Ingredients
Toor dal -3/4 cup or 100gram
Carrot -1 or 100gms cut length wise
Tamarind - 1 small lime sized soaked in hot water for 15 mins
Fresh cilantro - 2 tsp chopped
Spices:
Turmeric powder -1/2 tspchilly powder -1 tsp
Asetofida -1/4 tsp
Salt- As needed
Preparation
- In a pressure cooker soak toor dal for 15 minutes in water.
- Drain the water and add 5 cups of water.
- Add diced tomato,carrot,onion,shallots,drumstick,green chilly and salt.Cook until whistle blows on medium -high heat and turn off the heat
- Release the pressure after 5 minute.(Best way to release is keep the pressure cooker in the sink under cold running water)

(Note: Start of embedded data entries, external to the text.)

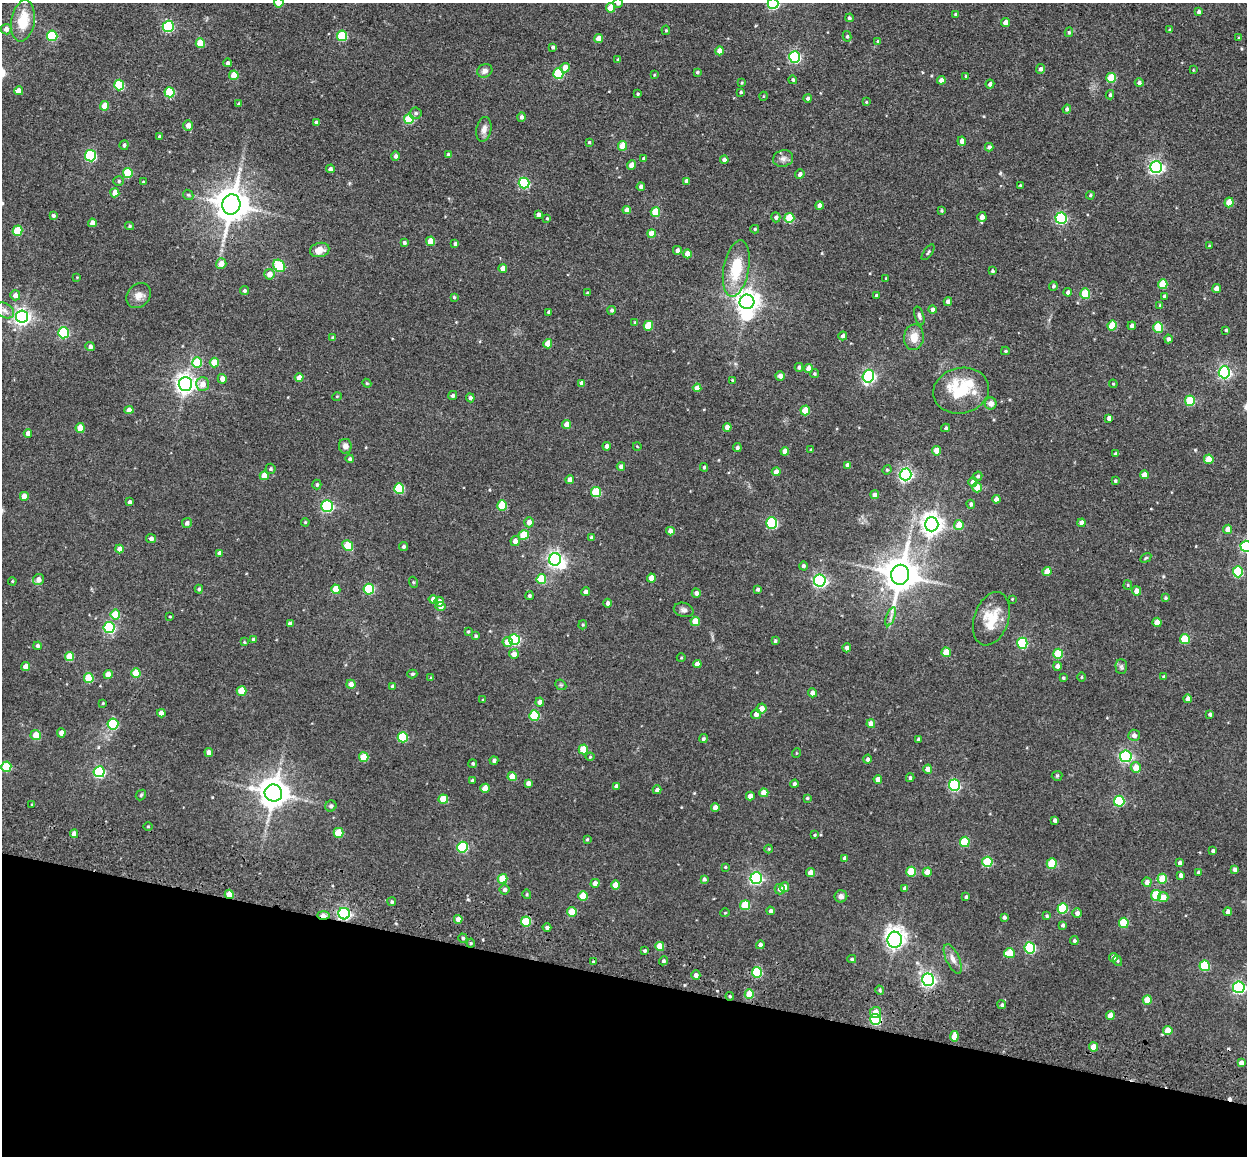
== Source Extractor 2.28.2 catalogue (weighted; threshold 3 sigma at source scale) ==
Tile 15 of 4 x 4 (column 3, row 4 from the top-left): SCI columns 2574-3818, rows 251-1404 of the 5224 x 5246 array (HDU 1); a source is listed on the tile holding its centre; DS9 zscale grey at full resolution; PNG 1249 x 1158 px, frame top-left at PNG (2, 3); each listed source drawn as its Kron ellipse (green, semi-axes under 4 px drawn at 4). Shown black and unused: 15% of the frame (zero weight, under 3 of 4 exposures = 9% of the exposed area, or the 3 px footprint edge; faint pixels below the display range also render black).
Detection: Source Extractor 2.28.2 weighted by HDU 2 'WHT'; one run over the whole footprint, this tile lists its part. Background 0.0665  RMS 0.0085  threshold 0.038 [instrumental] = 3 sigma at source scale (4.5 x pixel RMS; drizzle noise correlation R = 1.50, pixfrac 1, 0.05/0.05 arcsec/px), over >= 5 px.
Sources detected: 453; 2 inside a brighter object's white glare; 2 cosmic-ray / hot-pixel residue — neither listed nor drawn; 3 inside a brighter listed object's ellipse — not listed separately; the other 446 listed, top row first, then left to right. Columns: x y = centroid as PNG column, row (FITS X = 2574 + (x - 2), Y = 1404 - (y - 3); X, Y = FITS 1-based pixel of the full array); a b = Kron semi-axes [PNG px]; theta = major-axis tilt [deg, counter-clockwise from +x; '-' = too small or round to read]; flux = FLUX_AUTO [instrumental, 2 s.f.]
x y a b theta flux
279 3 5 4 - 15
618 3 4 4 - 3.1
773 3 5 5 - 92
611 8 5 4 - 14
1199 12 4 3 - 1.9
956 14 4 4 - 1.8
849 18 4 4 - 1.6
23 21 21 11 80 23
1005 23 4 4 - 5.1
168 26 5 5 - 89
6 29 5 5 - 4.7
666 30 5 4 - 0.94
1170 30 4 4 - 1.2
1069 32 5 4 - 1.3
52 36 5 5 - 53
342 36 5 5 - 45
847 36 5 4 - 1.4
1239 38 4 3 - 0.86
599 39 4 4 - 8.8
878 41 4 4 - 1.1
200 43 5 4 - 19
553 47 4 4 - 1.7
720 51 4 4 - 7.2
795 57 6 5 - 110
618 59 3 3 - 0.85
228 63 4 4 - 2
565 68 5 4 - 7.5
1040 69 5 4 - 2.5
1193 70 4 2 - 0.61
485 71 8 6 26 3.1
697 72 4 4 - 1.2
558 74 5 5 - 51
234 75 4 4 - 16
654 75 4 3 - 0.66
966 76 4 3 - 1.3
1111 78 5 5 - 28
793 80 4 4 - 1.4
941 80 4 4 - 5.6
742 83 3 3 - 0.75
1139 83 4 4 - 2.4
990 84 4 4 - 2.7
119 85 5 5 - 46
19 91 4 4 - 8.4
170 92 5 5 - 40
741 92 4 3 - 1.1
638 94 4 3 - 0.88
1110 95 4 4 - 1.4
764 96 4 3 - 0.67
808 98 4 4 - 2
866 102 4 4 - 0.78
239 104 3 3 - 1.5
104 106 4 4 - 12
1067 109 4 4 - 2.3
416 113 6 6 - 2.3
521 117 5 4 - 2.2
409 119 5 5 - 33
316 122 4 3 - 2.2
188 125 5 5 - 4.8
484 129 12 7 79 4.3
160 136 3 3 - 1.8
962 141 4 4 - 5.3
589 142 4 4 - 0.99
124 145 5 4 - 2.1
622 146 5 4 - 17
989 147 4 4 - 2.5
448 154 4 4 - 1.1
90 156 5 5 - 84
395 156 5 4 - 2.2
644 158 3 3 - 1.7
783 158 10 8 14 3.7
724 160 4 4 - 3
631 165 4 4 - 6.4
1156 167 6 6 - 200
330 169 4 4 - 2.3
128 173 5 5 - 29
800 174 5 4 - 3
119 181 5 4 - 1.4
687 181 4 4 - 3.3
143 182 3 3 - 0.74
524 183 5 5 - 69
1020 185 4 3 - 0.87
641 187 4 4 - 2.9
115 193 4 4 - 8.7
188 195 5 4 - 1.3
1090 195 4 3 - 0.95
1229 202 5 4 - 13
231 204 10 9 - 1700
819 206 4 4 - 4.3
627 210 4 4 - 4.3
941 211 4 3 - 1
655 212 5 4 - 24
538 214 4 4 - 2.6
53 215 4 4 - 1.9
776 217 5 4 - 2.2
982 217 5 4 - 5.1
547 218 4 4 - 0.99
789 218 5 5 - 27
1061 218 6 5 - 99
92 223 4 4 - 6
129 226 4 3 - 1.2
755 229 4 4 - 1.1
18 231 5 5 - 27
651 233 4 4 - 9.5
430 241 4 4 - 14
404 243 4 4 - 1.9
455 244 4 3 - 1.8
1209 246 3 3 - 0.65
320 250 10 7 13 7.9
677 250 4 4 - 3
928 252 9 3 54 1.3
687 254 4 4 - 7.7
221 264 5 5 - 6.7
279 266 7 5 -49 53
736 268 28 12 80 32
503 269 4 4 - 6
993 271 3 3 - 1.4
269 274 5 5 - 6.8
77 277 4 3 - 0.6
886 278 3 2 - 0.68
1163 284 5 4 - 23
1053 286 4 4 - 1.5
1217 289 4 4 - 6.2
244 291 4 4 - 1.5
1068 292 4 4 - 2.8
587 293 4 4 - 0.98
1085 293 5 5 - 35
15 295 5 5 - 4.5
139 295 13 11 47 6.5
876 296 3 3 - 1.4
1164 296 4 4 - 1.2
454 297 4 4 - 1.1
747 302 7 7 - 580
948 302 4 4 - 3.6
1160 305 4 3 - 1
933 309 4 4 - 3.4
4 310 10 7 -30 3.8
612 310 4 4 - 1.9
549 312 3 3 - 1.6
919 316 10 4 -73 2.1
22 317 6 6 - 290
635 323 4 4 - 1.8
1112 325 5 4 - 22
648 326 5 4 - 23
1132 326 4 4 - 2.7
1158 327 5 5 - 35
1226 330 3 3 - 1.1
63 333 5 5 - 61
843 336 4 4 - 2.5
914 337 13 10 85 10
333 338 4 4 - 2
1168 339 4 4 - 2.2
548 344 5 4 - 13
90 346 5 4 - 2.7
1005 351 4 3 - 1.1
214 362 5 5 - 15
197 363 5 5 - 28
799 367 4 3 - 2.2
809 369 4 4 - 7.3
1224 372 6 5 - 160
814 374 4 4 - 1.4
780 376 5 4 - 4
868 376 6 5 - 160
299 378 4 4 - 7.7
222 379 5 4 - 5.5
732 380 3 3 - 0.7
367 383 4 4 - 0.92
582 383 4 4 - 4
185 384 7 7 - 460
202 384 7 6 - 7.6
1113 384 4 4 - 0.83
697 388 4 4 - 7.1
961 391 28 22 12 37
453 395 4 4 - 2.2
337 396 5 3 - 0.62
470 398 4 4 - 2.5
1190 401 5 5 - 41
991 403 6 6 - 4.4
129 410 4 4 - 6.1
805 410 5 4 - 20
1109 418 4 4 - 4
567 424 4 4 - 7.5
727 427 4 4 - 6.4
80 428 5 4 - 9.8
946 428 4 4 - 1.5
28 433 4 4 - 5.1
345 446 7 6 - 4.2
607 446 4 4 - 3.7
637 446 4 3 - 0.66
737 448 4 4 - 1.9
811 450 3 3 - 0.91
785 451 4 4 - 6.2
937 451 4 4 - 13
1116 453 3 3 - 1.3
350 459 4 4 - 1.6
1209 459 5 4 - 16
848 465 4 4 - 3.2
621 466 4 4 - 3.4
704 467 4 3 - 1.1
270 469 5 5 - 1.4
887 470 5 4 - 1.1
776 472 4 4 - 5.7
906 474 6 6 - 190
1144 475 4 4 - 6.3
264 476 4 4 - 11
978 476 5 4 - 1.6
570 479 4 4 - 4
1115 481 3 3 - 1
973 482 5 4 - 5.1
317 485 5 4 - 1.5
977 487 5 4 - 9.6
399 488 5 5 - 43
596 492 5 5 - 39
875 495 4 4 - 3.9
24 496 4 4 - 10
996 499 4 4 - 3.6
129 502 4 3 - 2
971 504 4 4 - 2
327 506 5 5 - 120
502 506 5 5 - 30
305 522 4 3 - 0.76
529 522 5 4 - 4.8
187 523 5 4 - 2.8
772 523 5 5 - 75
1081 523 4 4 - 4.4
932 524 7 7 - 560
959 525 5 5 - 12
1228 529 4 4 - 7.4
670 531 4 4 - 5.1
524 535 5 5 - 20
151 538 5 4 - 2.7
592 538 4 4 - 2.3
515 541 5 4 - 4.6
348 546 6 5 - 24
404 546 4 4 - 1.6
1246 546 6 5 - 94
119 549 4 4 - 5.8
219 553 4 4 - 4.2
1146 558 6 4 32 1
555 559 6 6 - 260
803 566 4 4 - 1.8
1047 571 4 4 - 9.5
1238 572 5 5 - 51
900 575 10 9 - 1900
651 578 4 4 - 9
541 579 5 5 - 29
38 580 6 5 - 5.1
820 580 6 6 - 190
12 581 4 3 - 0.77
413 582 5 3 - 0.88
1128 585 5 4 - 0.97
199 589 4 4 - 1.4
336 589 4 4 - 16
369 589 5 5 - 57
757 589 3 3 - 1.9
1136 591 4 4 - 6.1
585 592 4 4 - 2.7
696 593 4 4 - 3
529 596 4 4 - 1.5
1166 598 4 4 - 1.3
433 599 4 4 - 4.8
1012 599 3 3 - 0.58
439 602 5 4 - 5.2
608 603 4 4 - 2.8
440 607 5 4 - 3.7
684 610 10 7 -15 2.7
115 615 5 5 - 21
170 617 3 2 - 0.68
891 617 10 3 69 2.5
991 619 27 17 71 23
695 621 4 4 - 16
1157 622 4 4 - 8.1
290 624 4 4 - 3.7
583 625 5 4 - 1
109 627 5 5 - 98
468 632 3 3 - 1
476 636 3 3 - 1.2
254 639 4 3 - 1.8
1185 639 5 5 - 32
514 640 5 5 - 71
775 641 3 3 - 1.2
244 642 3 3 - 0.79
507 642 5 5 - 9.7
1022 643 5 5 - 62
37 646 4 4 - 1.9
847 648 4 4 - 3.1
946 652 4 4 - 13
514 654 5 5 - 5.8
1058 654 5 5 - 29
70 657 4 4 - 18
681 658 4 3 - 0.64
697 664 4 4 - 6.2
26 666 4 4 - 8.9
1057 666 4 4 - 3.2
1121 667 7 5 -88 1.8
136 673 5 4 - 20
108 674 4 4 - 10
412 674 5 4 - 1.4
1081 677 4 3 - 0.88
1164 677 4 4 - 1.6
89 678 5 5 - 24
431 678 4 3 - 1.3
1063 678 3 3 - 1.3
351 684 5 4 - 4.1
561 685 6 4 -43 1.3
393 686 4 4 - 1.7
242 691 5 4 - 18
812 693 4 4 - 4.9
1188 699 4 4 - 5.3
483 700 4 4 - 0.81
540 702 4 4 - 4.2
103 703 3 3 - 0.71
761 708 5 5 - 6.8
161 713 4 4 - 5.4
756 714 5 5 - 3.9
1210 714 4 4 - 2.1
534 715 5 5 - 43
113 724 5 5 - 46
871 724 4 4 - 6.7
61 733 5 4 - 4.7
36 735 5 5 - 10
1134 735 6 5 - 3.8
403 737 5 5 - 43
703 739 5 4 - 1.7
918 739 4 3 - 1.4
583 749 5 4 - 23
209 752 4 4 - 4.1
796 753 5 3 - 0.66
1126 756 6 6 - 140
364 757 5 5 - 24
590 757 4 4 - 0.8
868 759 5 4 - 2.5
494 761 4 4 - 2.5
473 764 4 4 - 1.3
6 767 5 5 - 36
1136 767 5 5 - 10
928 769 4 4 - 6.5
99 772 5 5 - 100
1057 776 5 5 - 1.1
512 777 4 4 - 12
910 778 4 3 - 1.4
878 779 4 4 - 5.7
472 780 3 3 - 1.3
528 783 4 4 - 3.2
795 784 4 4 - 3
954 785 6 5 - 98
616 786 4 4 - 1.6
485 788 4 4 - 9.8
657 790 4 4 - 3
273 793 9 8 - 1300
764 793 4 4 - 10
141 795 6 4 47 1.2
750 796 4 4 - 6.1
807 798 3 3 - 0.95
443 799 5 4 - 16
1119 801 5 5 - 58
32 805 4 2 - 0.64
331 806 6 5 - 2.3
715 808 4 4 - 6.3
1055 820 4 3 - 2.4
148 826 4 3 - 0.7
338 833 5 5 - 25
74 834 4 4 - 5.8
815 835 4 3 - 0.87
587 839 4 3 - 0.95
965 842 5 5 - 30
463 847 5 5 - 59
769 849 4 4 - 0.79
1213 851 4 3 - 1.9
845 858 4 3 - 2.9
987 862 5 5 - 40
1180 863 4 4 - 2.7
1052 864 5 5 - 25
725 867 4 4 - 0.75
1235 869 4 4 - 2.9
911 872 5 5 - 28
927 872 4 4 - 7.9
1199 872 4 4 - 1.8
810 873 4 4 - 7
1181 875 4 4 - 3.3
756 878 6 5 - 150
502 879 5 5 - 20
704 879 4 4 - 2
1162 879 5 5 - 18
1147 882 4 4 - 4.8
595 883 4 4 - 4.8
616 885 4 4 - 12
784 887 5 5 - 5.3
905 888 4 4 - 2.7
780 889 5 5 - 2.8
505 890 5 5 - 2.6
229 894 4 4 - 15
527 894 5 4 - 0.97
1156 895 5 5 - 36
583 896 5 4 - 19
841 896 6 6 - 3.9
966 897 3 3 - 1.3
1163 897 5 5 - 7.5
392 902 4 4 - 1.3
745 905 5 5 - 27
1062 908 5 5 - 51
770 911 4 4 - 2.5
572 912 5 5 - 17
1228 912 4 4 - 3.7
725 913 5 3 - 0.64
1077 913 5 5 - 3.6
344 914 6 5 - 160
323 916 6 3 -3 13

- In another sauce pan,cook the diced potatoes until half cooked,drain and keep it aside
- Turn on the heat of the pressure cooker on medium,discard the lid.
- Add diced okra and half cooked potatoes the pressure cooker at this point
- On a small saucepan,dry fry the spices all together and add the spices to the pressure cooker.
- Squish and drain the tamarind through a strainer.Add it to the pressure cooker as well.
- On the same saucepan as on step 8,add oil.Once heated up,splutter mustard,add dried red chillies and curry leaves.Add this to the pressure cooker and mix well.
- Now let the sambar boil for 5-10 minutes until the sauce thickens up.when the whole amount gets 3/4th of what it was,turn off the heat.